「嘖,」彌隅踢上了一塊鋼板,有些自討沒趣,「沒意思。你的人生除了規矩以外還有沒有其他的可能?規矩不是為了你一個人定的,你是不是有點...」
沒等出了土坡區,前面不遠又有一個倒霉包踩中了埋雷的土包,轟地一聲響,等塵埃再落定時,那個沒來得及躲開的人躺在地上,大腿部分的布料被炸裂,露出焦紅的新鮮皮肉。
候在一邊的軍醫趕上來,將人用擔架抬了下去。
彌隅這才發現訓練場地一直都有以防意外發生的軍醫:「為什麼他有醫生我沒有?」
「因為你遲到,因為我受罰,只要我們沒死在訓練場上,就不會為我們特意調動醫療資源,」雲落慢慢走向越野路線半途設置的臨時出口,「獎懲分明,也是規矩。」
這兩個字再聽下去,恐怕要聽出應激反應,彌隅急著打斷他:「你這人真的很死板,一點變通都不會。

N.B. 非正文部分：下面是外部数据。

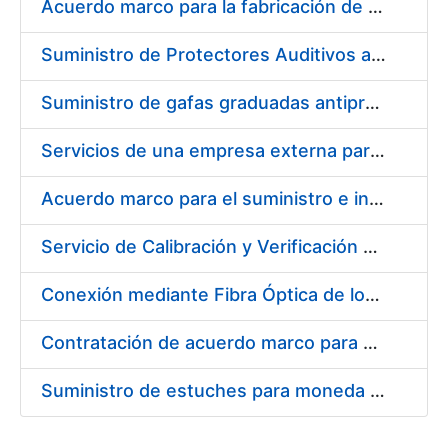
Acuerdo marco para la fabricación de piezas
Suministro de Protectores Auditivos a medida para las personas trabajadoras de los Centros de Trabajo de Madrid y Burgos
Suministro de gafas graduadas antiproyecciones para los trabajadores de la FNMT-RCM en los centros de trabajo de Madrid y Burgos
Servicios de una empresa externa para el asesoramiento y resolución de los recursos de alzada que se presentan relacionados con procesos de selección para la FNMT-RCM
Acuerdo marco para el suministro e instalación de persianas, estores y otros complementos
Servicio de Calibración y Verificación Externa de los Equipos de Medición del Servicio de Prevención de la FNMT-RCM
Conexión mediante Fibra Óptica de los Centros de Proceso de Datos (CPDs) de las sedes de la FNMT-RCM de Burgos y Madrid
Contratación de acuerdo marco para el Suministro de Material de Electricidad para la Fábrica Nacional de Moneda y Timbre-Real Casa de la Moneda en su centro de trabajo de Burgos
Suministro de estuches para moneda de 30 €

」
進入聯邦軍隊數年,雲落和陸安歌在這條行進過無數次的越野賽道上一向都是第一個抵達終點的,此時卻首次從一條專為敗者準備的臨時通道退了場。
這一場訓練的積分毋庸置疑又要大打折扣,加上之前受懲,還能不能剩下些都不好說。
曾經所謂的神話日漸墊底,說出去是一個天大的笑話。雲光啟能原諒,身為聯邦軍事主席的祖父可就未必。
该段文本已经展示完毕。